- Genre: Comedy
- Written by: Maurice Murphy
- Directed by: Ted Robinson; Alister Smart;
- Starring: Max Cullen
- Country of origin: Australia
- Original language: English
- No. of seasons: 1
- No. of episodes: 6

Production
- Running time: 30 minutes

Original release
- Network: ABC-TV
- Release: 5 January 1975 – 1975

= Scattergood: Friend of All =

Television series

Scattergood: Friend of All is an Australian television sitcom which first screened on the ABC in 1975.

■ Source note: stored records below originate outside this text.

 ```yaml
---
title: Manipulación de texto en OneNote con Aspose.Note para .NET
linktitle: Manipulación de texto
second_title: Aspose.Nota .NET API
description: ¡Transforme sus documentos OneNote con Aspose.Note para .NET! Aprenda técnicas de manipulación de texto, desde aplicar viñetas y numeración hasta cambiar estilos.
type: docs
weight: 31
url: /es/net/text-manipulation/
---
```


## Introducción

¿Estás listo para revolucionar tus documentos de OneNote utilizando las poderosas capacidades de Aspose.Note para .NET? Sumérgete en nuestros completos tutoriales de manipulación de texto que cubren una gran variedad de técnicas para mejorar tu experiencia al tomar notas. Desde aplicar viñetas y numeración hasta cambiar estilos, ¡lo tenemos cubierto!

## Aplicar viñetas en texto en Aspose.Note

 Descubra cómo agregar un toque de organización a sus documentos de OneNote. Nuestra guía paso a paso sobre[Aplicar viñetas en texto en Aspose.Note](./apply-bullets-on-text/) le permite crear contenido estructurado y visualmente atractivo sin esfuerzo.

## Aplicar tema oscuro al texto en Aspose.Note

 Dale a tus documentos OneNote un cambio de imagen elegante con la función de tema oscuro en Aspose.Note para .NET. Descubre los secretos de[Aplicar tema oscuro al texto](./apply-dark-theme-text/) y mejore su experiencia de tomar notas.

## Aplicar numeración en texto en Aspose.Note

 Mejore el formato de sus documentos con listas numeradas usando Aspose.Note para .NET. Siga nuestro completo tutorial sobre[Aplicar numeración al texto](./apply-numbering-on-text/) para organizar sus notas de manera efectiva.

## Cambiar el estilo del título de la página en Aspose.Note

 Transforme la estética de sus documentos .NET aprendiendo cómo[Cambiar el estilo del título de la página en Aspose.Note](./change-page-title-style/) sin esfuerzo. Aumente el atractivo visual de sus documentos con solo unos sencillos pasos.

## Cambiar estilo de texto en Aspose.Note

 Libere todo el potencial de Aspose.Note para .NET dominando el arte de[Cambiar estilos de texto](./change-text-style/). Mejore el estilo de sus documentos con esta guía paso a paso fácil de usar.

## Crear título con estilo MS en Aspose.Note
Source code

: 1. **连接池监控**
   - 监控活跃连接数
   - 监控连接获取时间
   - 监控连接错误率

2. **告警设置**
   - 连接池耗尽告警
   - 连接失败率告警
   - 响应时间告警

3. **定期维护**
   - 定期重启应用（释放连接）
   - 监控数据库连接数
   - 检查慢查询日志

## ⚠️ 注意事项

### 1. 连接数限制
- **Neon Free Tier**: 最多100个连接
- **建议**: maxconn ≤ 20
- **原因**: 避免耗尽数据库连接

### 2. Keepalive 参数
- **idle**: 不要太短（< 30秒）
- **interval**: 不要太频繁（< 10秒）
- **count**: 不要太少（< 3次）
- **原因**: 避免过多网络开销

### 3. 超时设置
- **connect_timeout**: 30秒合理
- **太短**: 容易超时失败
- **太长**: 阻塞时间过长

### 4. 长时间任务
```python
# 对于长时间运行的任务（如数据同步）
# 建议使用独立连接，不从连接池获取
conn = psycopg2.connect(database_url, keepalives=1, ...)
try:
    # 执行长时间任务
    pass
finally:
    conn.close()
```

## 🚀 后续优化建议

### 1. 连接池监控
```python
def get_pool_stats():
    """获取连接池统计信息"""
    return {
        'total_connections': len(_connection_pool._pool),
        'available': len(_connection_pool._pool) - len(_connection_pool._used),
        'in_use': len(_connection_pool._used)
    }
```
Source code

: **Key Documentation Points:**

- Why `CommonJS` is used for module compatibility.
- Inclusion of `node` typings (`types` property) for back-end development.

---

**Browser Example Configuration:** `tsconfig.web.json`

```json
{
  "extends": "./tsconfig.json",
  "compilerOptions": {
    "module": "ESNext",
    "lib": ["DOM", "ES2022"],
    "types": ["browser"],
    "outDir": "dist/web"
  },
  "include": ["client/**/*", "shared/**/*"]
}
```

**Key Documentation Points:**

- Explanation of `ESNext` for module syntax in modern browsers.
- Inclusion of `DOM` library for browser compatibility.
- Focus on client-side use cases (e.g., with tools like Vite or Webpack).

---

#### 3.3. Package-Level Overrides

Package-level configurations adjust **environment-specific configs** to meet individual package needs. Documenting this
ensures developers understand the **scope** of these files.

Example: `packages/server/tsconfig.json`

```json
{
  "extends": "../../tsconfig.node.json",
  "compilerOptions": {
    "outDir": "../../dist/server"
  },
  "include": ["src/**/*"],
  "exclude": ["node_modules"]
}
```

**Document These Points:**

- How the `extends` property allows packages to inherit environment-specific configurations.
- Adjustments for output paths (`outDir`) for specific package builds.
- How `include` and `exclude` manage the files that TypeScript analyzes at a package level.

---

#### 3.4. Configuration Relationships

Scattergood: Friend of All was originally one episode of the anthology series The Comedy Game which screened in 1971. It was intended that some of the episodes could act as pilots for series. The other successful episodes which led to series were A Nice Day at the Office, Our Man in Canberra and Aunty Jack.

==Cast==
- Max Cullen as Claude Scattergood
- Redmond Phillips
- Reg Evans
- Lex Mitchell
- Denny Lawrence
- Lex Marinos
- Dennis Miller
- Moya O'Sullivan
- Alfred Sandor
- Judy Lynne
- Benita Collings
- Dennis Miller

== Broadcast ==
The series was broadcast on ABC-TV from 5 January 1975 at 7:30 pm.